What this task involves |
How many of the lines below contain "demo"? Reply with only that figure.

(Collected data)
• • •

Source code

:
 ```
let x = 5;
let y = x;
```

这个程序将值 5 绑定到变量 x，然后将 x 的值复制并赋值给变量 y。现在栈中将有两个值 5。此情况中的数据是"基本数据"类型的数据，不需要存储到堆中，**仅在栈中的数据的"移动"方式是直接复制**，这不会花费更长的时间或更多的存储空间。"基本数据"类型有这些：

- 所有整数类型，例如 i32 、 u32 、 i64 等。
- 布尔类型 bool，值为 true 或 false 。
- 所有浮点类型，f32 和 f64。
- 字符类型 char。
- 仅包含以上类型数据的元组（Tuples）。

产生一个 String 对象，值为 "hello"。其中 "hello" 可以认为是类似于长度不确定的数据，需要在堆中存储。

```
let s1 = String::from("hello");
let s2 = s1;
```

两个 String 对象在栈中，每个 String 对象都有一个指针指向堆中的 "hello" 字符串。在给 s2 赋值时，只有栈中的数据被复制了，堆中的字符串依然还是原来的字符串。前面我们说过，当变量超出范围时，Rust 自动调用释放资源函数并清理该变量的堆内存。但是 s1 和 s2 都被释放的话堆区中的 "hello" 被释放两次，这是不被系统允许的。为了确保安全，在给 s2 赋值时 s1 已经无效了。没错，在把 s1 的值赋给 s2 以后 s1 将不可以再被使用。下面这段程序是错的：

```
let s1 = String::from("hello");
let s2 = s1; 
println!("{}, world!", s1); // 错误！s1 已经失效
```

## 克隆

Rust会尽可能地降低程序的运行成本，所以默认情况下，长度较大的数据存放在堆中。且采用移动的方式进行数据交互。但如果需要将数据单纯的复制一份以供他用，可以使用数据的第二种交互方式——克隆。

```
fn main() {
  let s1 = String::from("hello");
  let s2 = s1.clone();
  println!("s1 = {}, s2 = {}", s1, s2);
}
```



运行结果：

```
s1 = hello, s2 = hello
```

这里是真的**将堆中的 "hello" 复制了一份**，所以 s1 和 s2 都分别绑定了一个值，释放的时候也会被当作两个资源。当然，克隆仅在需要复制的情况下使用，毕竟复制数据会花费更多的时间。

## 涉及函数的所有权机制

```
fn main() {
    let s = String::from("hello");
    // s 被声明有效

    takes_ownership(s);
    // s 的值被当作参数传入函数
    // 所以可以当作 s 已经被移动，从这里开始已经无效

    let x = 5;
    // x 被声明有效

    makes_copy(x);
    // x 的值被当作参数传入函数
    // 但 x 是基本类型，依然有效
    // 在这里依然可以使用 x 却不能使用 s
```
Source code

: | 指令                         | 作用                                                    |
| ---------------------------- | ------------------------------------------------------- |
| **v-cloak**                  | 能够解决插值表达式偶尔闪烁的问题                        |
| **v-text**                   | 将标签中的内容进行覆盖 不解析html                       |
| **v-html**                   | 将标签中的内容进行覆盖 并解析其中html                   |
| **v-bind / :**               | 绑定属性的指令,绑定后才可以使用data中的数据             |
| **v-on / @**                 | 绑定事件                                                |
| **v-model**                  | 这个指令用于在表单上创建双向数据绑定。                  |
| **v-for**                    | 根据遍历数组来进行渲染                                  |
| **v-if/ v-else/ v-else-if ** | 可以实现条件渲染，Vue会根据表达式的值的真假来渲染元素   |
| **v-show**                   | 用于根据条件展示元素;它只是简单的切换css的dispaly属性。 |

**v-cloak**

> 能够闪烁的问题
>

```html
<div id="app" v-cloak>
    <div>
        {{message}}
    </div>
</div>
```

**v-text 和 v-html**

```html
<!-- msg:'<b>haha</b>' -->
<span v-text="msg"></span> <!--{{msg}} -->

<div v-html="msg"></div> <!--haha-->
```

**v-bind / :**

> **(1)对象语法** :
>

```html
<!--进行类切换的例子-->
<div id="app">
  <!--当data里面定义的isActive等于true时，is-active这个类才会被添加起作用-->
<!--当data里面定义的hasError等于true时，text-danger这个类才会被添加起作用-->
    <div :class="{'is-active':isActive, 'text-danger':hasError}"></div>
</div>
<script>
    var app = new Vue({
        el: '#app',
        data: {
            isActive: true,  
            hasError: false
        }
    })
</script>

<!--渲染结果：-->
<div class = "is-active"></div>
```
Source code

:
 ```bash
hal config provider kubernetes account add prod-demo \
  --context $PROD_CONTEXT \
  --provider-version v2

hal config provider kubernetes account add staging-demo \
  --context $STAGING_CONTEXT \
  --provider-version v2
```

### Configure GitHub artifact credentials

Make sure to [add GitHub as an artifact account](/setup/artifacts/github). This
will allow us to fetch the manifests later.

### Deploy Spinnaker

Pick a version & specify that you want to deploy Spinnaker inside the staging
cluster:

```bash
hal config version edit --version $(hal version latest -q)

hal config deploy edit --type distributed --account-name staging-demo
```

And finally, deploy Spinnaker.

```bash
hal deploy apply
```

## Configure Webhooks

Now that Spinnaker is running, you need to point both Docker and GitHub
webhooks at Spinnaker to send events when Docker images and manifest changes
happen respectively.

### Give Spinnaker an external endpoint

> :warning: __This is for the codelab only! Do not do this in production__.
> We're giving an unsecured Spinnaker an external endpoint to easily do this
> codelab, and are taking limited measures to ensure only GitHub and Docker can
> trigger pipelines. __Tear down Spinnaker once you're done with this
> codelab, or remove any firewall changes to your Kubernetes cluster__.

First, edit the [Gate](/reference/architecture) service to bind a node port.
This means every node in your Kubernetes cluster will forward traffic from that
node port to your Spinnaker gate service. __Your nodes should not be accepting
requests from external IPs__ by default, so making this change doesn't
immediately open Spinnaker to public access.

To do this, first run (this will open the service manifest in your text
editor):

• • •

Solution to this problem |
3